**ФРАГМЕНТ ДОКУМЕНТА**
◆ ◆ ◆ ◆ ◆
Иммунитарная логика базируется скорее на не-отрицании, отрицании отрицания, чем на утверждении. Негативное не только переживает свое лекарство, оно конституирует условие эффективности [самого лекарства]. Словно бы оно было раздвоено на две половины, одна из которых требуется для сдерживания иного: меньшее из двух зол призвано сдерживать величайшее зло, но на его же языке…[39]

Ключевая ставка аффирмативного проекта Эспозито состоит в том, чтобы сместить негативную силу иммунного, уловив его глубинную связь с общим, или коммунитарным, тем самым показав, что «иммунное – не враг общего, но скорее что-то более сложное, что-то, что заключает в себе и стимулирует общее»[40]. Фактически Эспозито в проработке своего биополитического проекта эксплуатирует фармаконическую логику протокола: связь общего и иммунного, communitas и immunitas, является олицетворением специфической меры диалектики, в которой возможно пластичное перераспределение негативных эффектов в аффирмативные, остающееся при этом, если угодно, в рамках одной и той же экономии.

Тем самым мы получаем колоссальные возможности масштабирования: исключающее включение и его фармакодинамика релевантна как межклеточной политике организма, так и масштабам человеческого государства. Это позволяет связать наше рассмотрение во всеобщий масштабируемый комплекс биовласти, изобретая тем самым более эффективные меры сопротивления и коррекции нашего текущего биополитического курса, которые работали бы сразу на нескольких уровнях. Протоколизация биополитики, осуществляемая через самый универсальный и масштабируемый ее элемент (иммунитет), позволяет трактовать последнюю в качестве сложной и тонкой системы организации, политизированной на бесконечно малых масштабах.

Вместе с тем нельзя сказать, что в условиях современной пандемии эта логика является универсальной. Проблема в том, что иммунные меры в данном случае работают постфактум: неклеточная форма жизни, олицетворяемая вирусом, которая начала экспансию клеток нашего организма, трансформирует нас на разных масштабах, радикальным образом меняя нашу организацию. Но проблема даже не во множественности масштабов действия вируса, ведь здесь его политика уподобляется протоколу, а в специфическом – совершенно политическом – несоответствии масштабов вируса масштабам различных протоколов. Наш иммунитет, а потом и мы сами разворачиваем иммунитарные действия там, где вирус уже успевает проделать свою работу, переходя на другой масштаб. Это запаздывание, которое на больших масштабах, то есть масштабах человеческих популяций, становится все более колоссальным и необратимым, раскрывает действие политики совершенно другого рода. Это политика, которая не просто может работать на разных масштабах, но и использует сам масштаб как политику[41].
◆ ◆ ◆ ◆ ◆
**НЕОБХОДИМЫЕ ДЕЙСТВИЯ**
1 – Ответьте на вопросы по фрагменту о биополитике:
(а) На чём, согласно фрагменту, скорее базируется иммунитарная логика?
(б) Через какой элемент биополитики, названный самым универсальным и масштабируемым, осуществляется её протоколизация?
(в) Что, по словам автора, в условиях современной пандемии работает постфактум?
2 – Извлеките из фрагмента о биополитике дословно весь отрывок начиная с «Тем самым мы» и до «бесконечно малых масштабах.» включительно.
3 – Напишите продолжение фрагмента о биополитике, начав сразу после его последнего предложения.

**Фрагменты набора данных**
◆ ◆ ◆ ◆ ◆
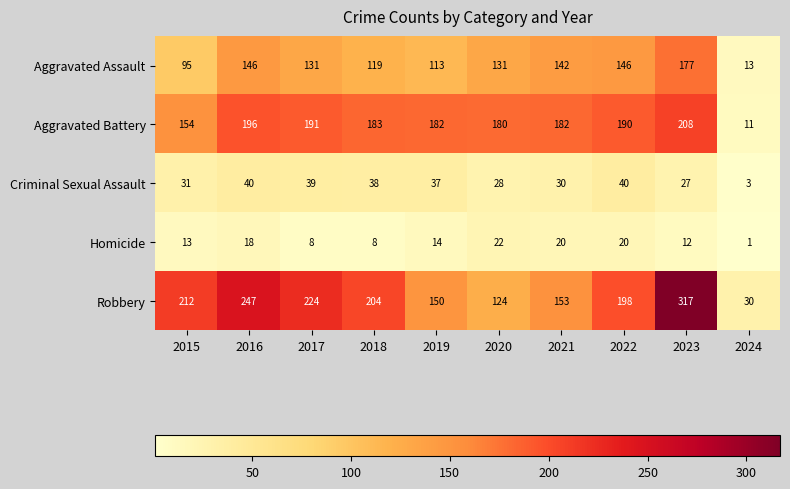

What is the lowest value of the Robbery series?

30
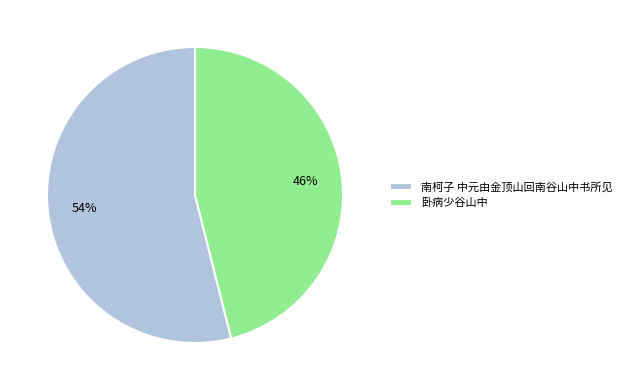

Does 卧病少谷山中 account for over 50% of the chart?

No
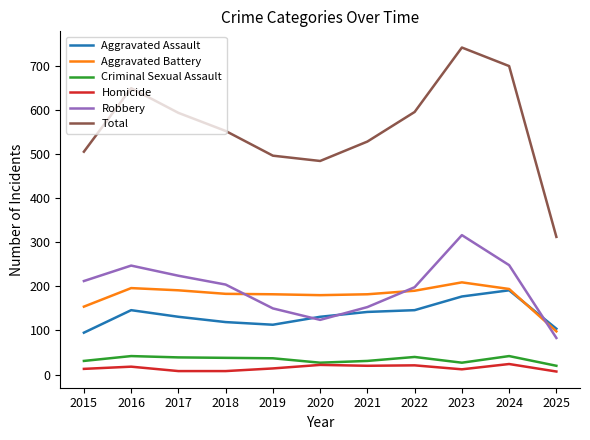

At how many categories does at least one series exceed 210?

11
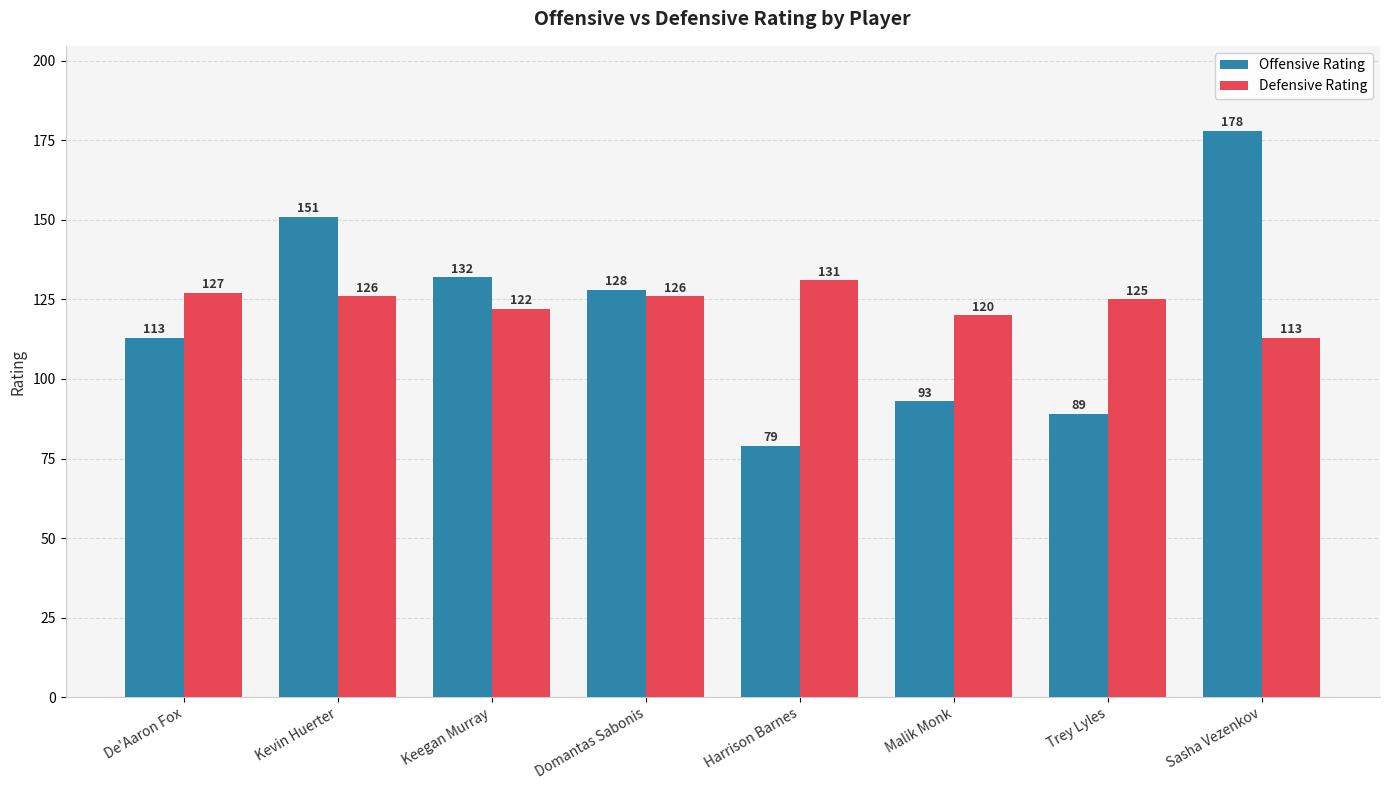

What is the label of the 6th bar from the right?

Keegan Murray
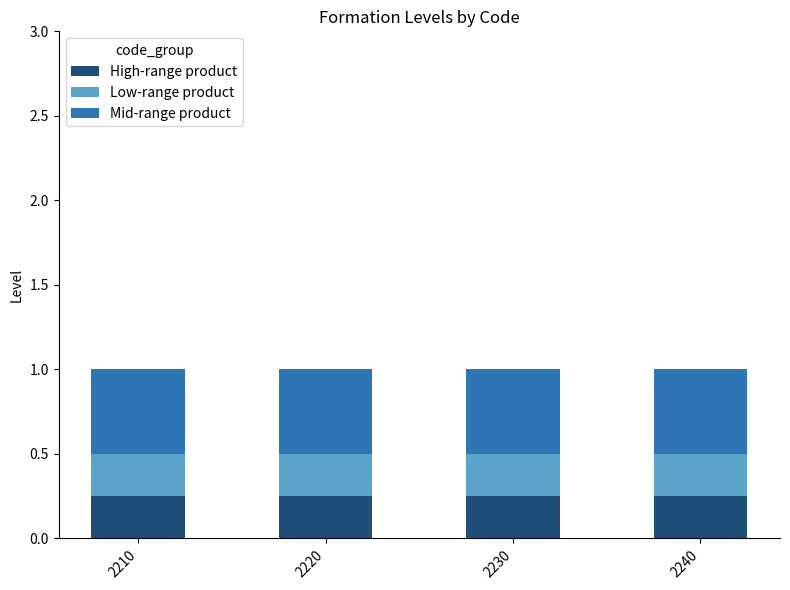

What is the sum of the High-range product values at 2240 and 2210?

0.5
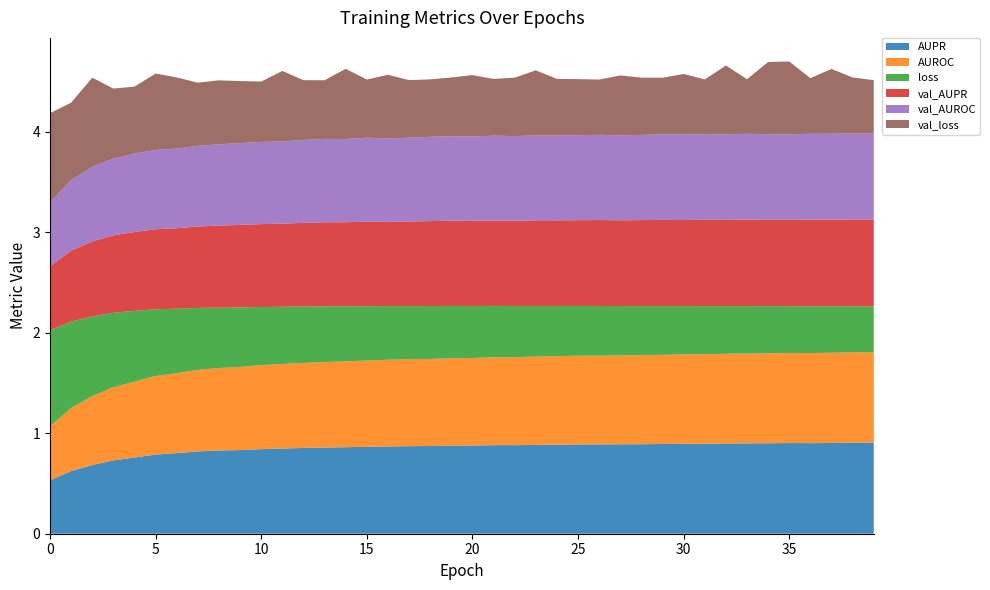

Reading right to left, what are all the values shown in this chart?

AUPR: 0.9	0.9	0.9	0.9	0.9	0.9	0.9	0.9	0.9	0.9	0.9	0.9	0.9	0.9	0.9	0.9	0.9	0.9	0.9	0.9	0.9	0.9	0.9	0.9	0.9	0.9	0.9	0.9	0.8	0.8	0.8	0.8	0.8	0.8	0.8	0.8	0.7	0.7	0.6	0.5
AUROC: 0.9	0.9	0.9	0.9	0.9	0.9	0.9	0.9	0.9	0.9	0.9	0.9	0.9	0.9	0.9	0.9	0.9	0.9	0.9	0.9	0.9	0.9	0.9	0.9	0.9	0.9	0.9	0.8	0.8	0.8	0.8	0.8	0.8	0.8	0.8	0.8	0.7	0.7	0.6	0.5
loss: 0.5	0.5	0.5	0.5	0.5	0.5	0.5	0.5	0.5	0.5	0.5	0.5	0.5	0.5	0.5	0.5	0.5	0.5	0.5	0.5	0.5	0.5	0.5	0.5	0.5	0.5	0.6	0.6	0.6	0.6	0.6	0.6	0.6	0.6	0.7	0.7	0.7	0.8	0.9	1.0
val_AUPR: 0.9	0.9	0.9	0.9	0.9	0.9	0.9	0.9	0.9	0.9	0.9	0.9	0.9	0.9	0.9	0.9	0.9	0.8	0.9	0.8	0.8	0.8	0.8	0.8	0.8	0.8	0.8	0.8	0.8	0.8	0.8	0.8	0.8	0.8	0.8	0.8	0.8	0.7	0.7	0.6
val_AUROC: 0.9	0.9	0.9	0.9	0.9	0.9	0.9	0.9	0.9	0.8	0.9	0.8	0.8	0.8	0.8	0.8	0.8	0.8	0.8	0.8	0.8	0.8	0.8	0.8	0.8	0.8	0.8	0.8	0.8	0.8	0.8	0.8	0.8	0.8	0.8	0.8	0.8	0.7	0.7	0.6
val_loss: 0.5	0.6	0.6	0.6	0.7	0.7	0.5	0.7	0.5	0.6	0.6	0.6	0.6	0.6	0.6	0.6	0.6	0.6	0.6	0.6	0.6	0.6	0.6	0.6	0.6	0.7	0.6	0.6	0.7	0.6	0.6	0.6	0.6	0.7	0.8	0.7	0.7	0.9	0.8	0.9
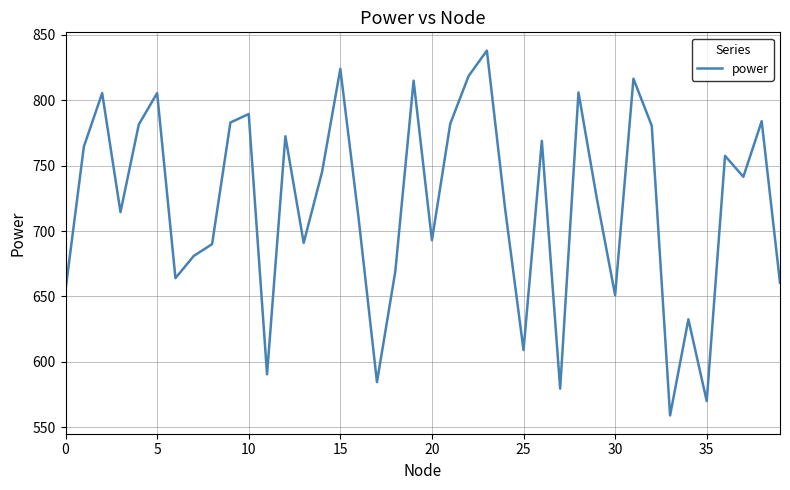

What is the greatest value displayed?

838.0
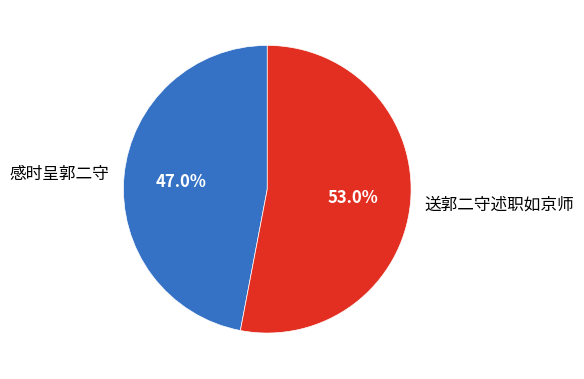

What percentage do 感时呈郭二守 and 送郭二守述职如京师 together represent?

100.0%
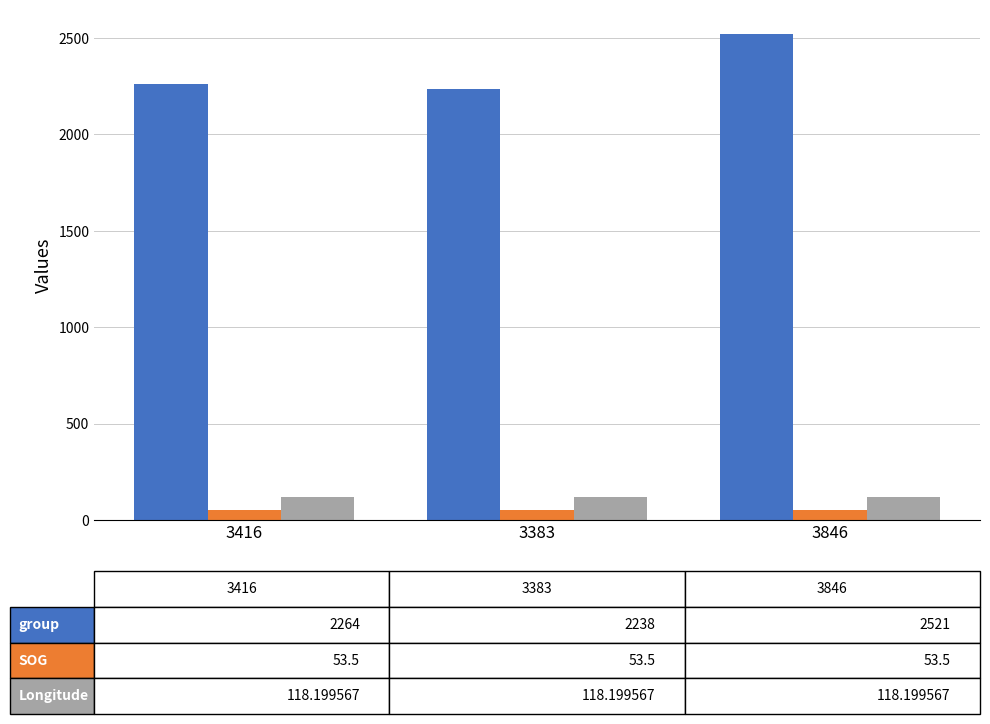

What is the difference between the highest and lowest values at 3416?

2210.5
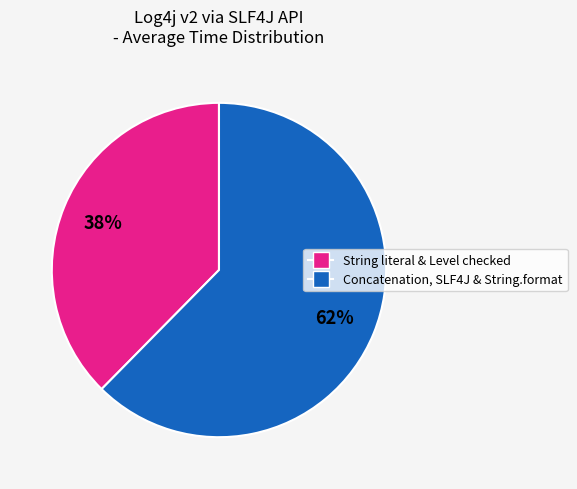

Which slice is the largest?

Concatenation, SLF4J & String.format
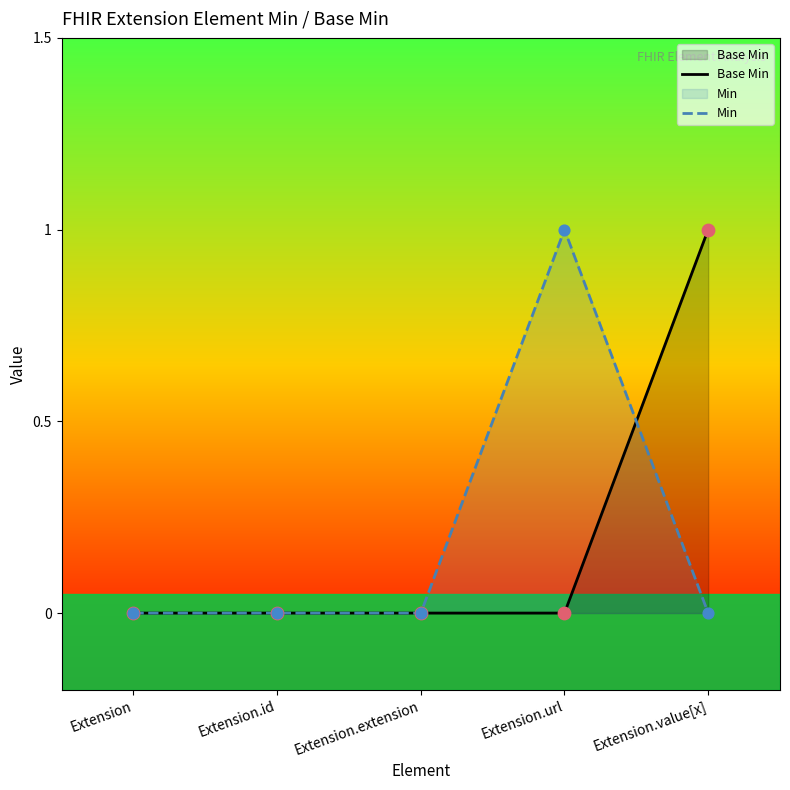

Is the value of Min at Extension.id greater than the value of Base Min at Extension.id?

No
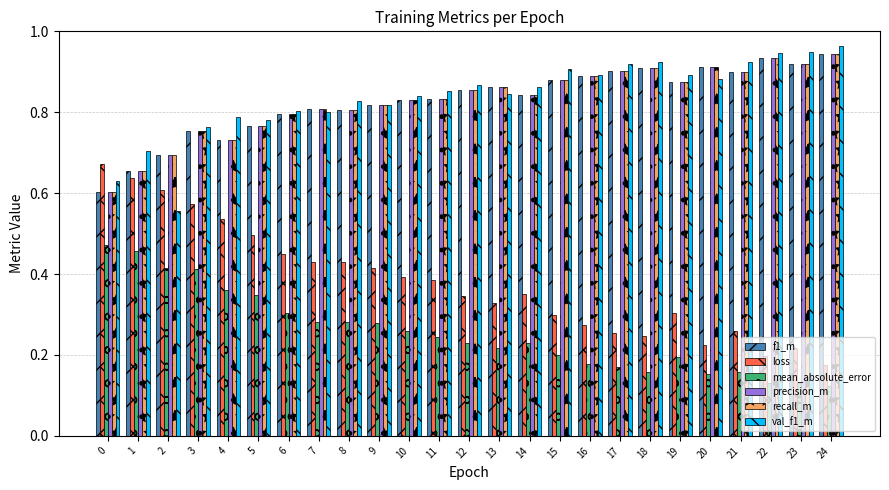

Which category has the highest value across all series?

24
◆ ◆ ◆ ◆ ◆
**ПЕРЕЧЕНЬ ОТВЕТОВ**
1 –
(а) На не-отрицании, отрицании отрицания, а не на утверждении.
(б) Через иммунитет.
(в) Иммунные меры.

2 –
Тем самым мы получаем колоссальные возможности масштабирования: исключающее включение и его фармакодинамика релевантна как межклеточной политике организма, так и масштабам человеческого государства. Это позволяет связать наше рассмотрение во всеобщий масштабируемый комплекс биовласти, изобретая тем самым более эффективные меры сопротивления и коррекции нашего текущего биополитического курса, которые работали бы сразу на нескольких уровнях. Протоколизация биополитики, осуществляемая через самый универсальный и масштабируемый ее элемент (иммунитет), позволяет трактовать последнюю в качестве сложной и тонкой системы организации, политизированной на бесконечно малых масштабах.

3 –
В этом смысле проблемой современной биополитики применительно к тем реалиям, с которыми мы сталкиваемся во время пандемии, является следующая: даже обращаясь к различным масштабам, фактически распространяя ее действие на самые разные агентности, такие как гены, тела, ферменты и т. д., она забывает рассмотреть масштаб как политику. Говоря точнее, проблема в том аспекте политики масштабирования, в котором действие более низкоуровневого масштаба сохраняет своей сценой более высокий масштаб. Это то, что можно было бы назвать «масштабом-1» – слепой зоной протокола, которая всегда находится уровнем ниже его действия. Onkos коронавируса – буквальный onkos[42], ведь в результате мутации у этого вируса появился белковый шип, острие которого и делает его предельно виральным, – работает на тех уровнях, где еще нет иммунитета, где он будет сформирован уже после тех трансформаций, которые им совершаются, при этом починка протокола всегда оставляет место для новых точечных мутаций, огибающих протокол и обращающих его против самого себя. Радикальность этих трансформаций и призывает нас рассмотреть этот onkos в качестве не производной, но, наоборот, самостоятельной политики, с которой необходимо считаться.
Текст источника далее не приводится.